Così facendo ha reinventato – un po’ come in “30 giorni al buio”, 07, su scenari simili, ma in Alaska, è stato per il film di vampiri – lo stile alla Tarantino e alla Fratelli Coen, come è stato detto.
Qui perfino sotto le spesse e gelide nevi, covano vulcani di violenza incandescente: e proprio nelle persone che solidamente all’apparenza sono degli esempi civili: è questo il caso del nostro protagonista, nominato all’inizio del film “Cittadino Modello dell’anno”.
E difatti prima si sentiva colpevole della morte del figlio a causa dell’overdose e della disperazione che aveva invaso la moglie, allontanandola da lui.
E stava compiendo l’irreparabile su se stesso, ma venuto casualmente a sapere della verità, ecco che si trasforma completamente.
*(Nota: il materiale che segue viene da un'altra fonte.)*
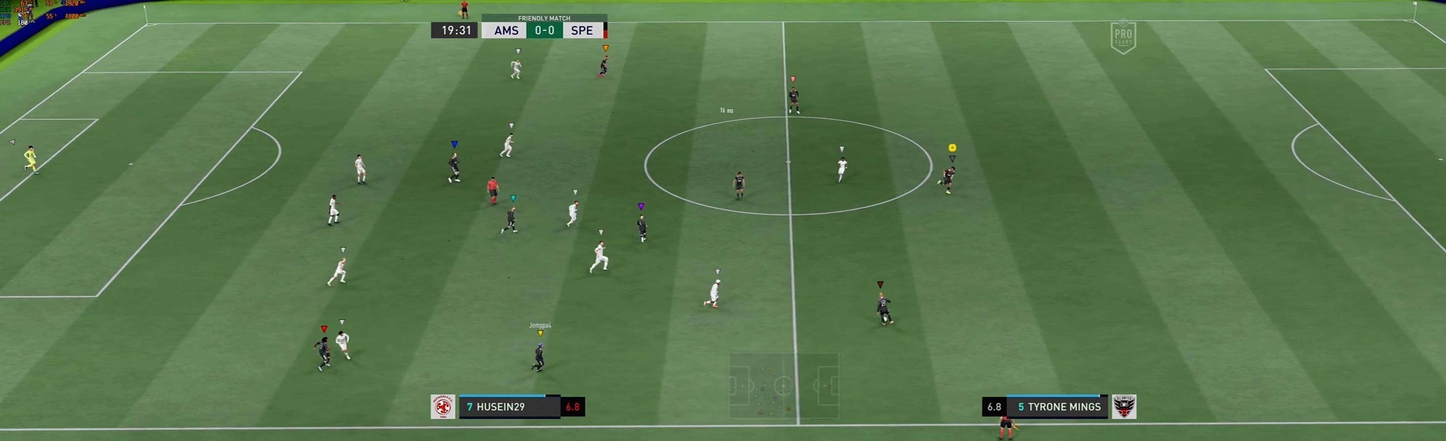
{"buttons": [], "left_stick": "center", "events": [[434, "left_stick", "center"]]}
Tuttavia la sceneggiatura sottilmente ci fornisce alcuni illuminanti dettagli: suo fratello essendo un criminale, vuol dire che a casa sua si respirava l’aria della brutalità e della sopravvivenza alla violenza; e il lavoro che fa richiede coraggio e forza fisica, e un forte senso della concretezza.
Quindi la trasformazione non nasce dal nulla: ha un sostrato psicologico. La sceneggiatura è del danese Kim Fuzz Aakeson, ed è di eccellente qualità, perché inanella situazioni in un crescendo di parossismo di violenza, che non hanno nulla di meccanico: risultano ben congegnate, quanto a motivazioni d’accadimento.
Soprattutto, sono intervallate da siparietti e squarci ironici veramente divertenti. Come quel dialogo impagabile sulla civiltà e la qualità umana delle carceri norvegesi «… dove ti curano gratis anche i denti», battuta detta tra due dei killer serbi coinvolti nella mattanza.
Oppure quell’altra strampalata riflessione pseudo-sociologica sul fatto che è il «… freddo, l’atmosfera geografica dove si sviluppano le democrazie del welfare», anch’essa detta da due killer.
Il più originale è lo stacco che viene dopo ogni decesso: a schermo bianco intero, in silenzio, la croce luterana, che diventa – correttamente… – ortodossa coi serbi, col nome dei morti… Dei quali, alla fine, perdiamo il conto. E a cui è ispirato l’intelligente titolo italiano, diverso dall’originale.
Eppure, anche dietro a questo inarrestabile rosario di tipo noir, chiaramente grottesco, c’è una visione critica coerente sulla società iperprotetta del benessere scandinavo: e infatti sono molteplici i legami col cinema danese del Dogma, quello delle spietate e irriverenti analisi e denunce sociali. Non solo lo sceneggiatore vi ha lavorato, ma uno dei produttori del film è il suo fondatore Lars Von Trier.
E anche il protagonista, il grande Stellan Skarsgaard, anche qui come sempre attore di potenza e finezza, addirittura deve il suo lancio a lui, e ha continuato a lavorarci.
Anche di qualità è la fotografia: Philip Ogard è un professionista di livello, attivo da oltre un trentennio. Ha saputo amalgamare in chiave fluida e drammatica i bianchi intensi delle nevi, con le altre tinte degli interni, ottenendo un’illuminazione nello stesso tempo distorcente e surreale: ma anche concreta e finto-realistica.
Del tutto spiazzante l’ultima sequenza del sottofinale: i due vecchi sopravvissuti (l’altro è Bruno Ganz), tutti e due avendo perso i figli, criminali, perché anche il nostro lo è diventato, procedono persi nella nebbia nel silenzio a togliere la neve.
Annullati e riappacificati con se stessi.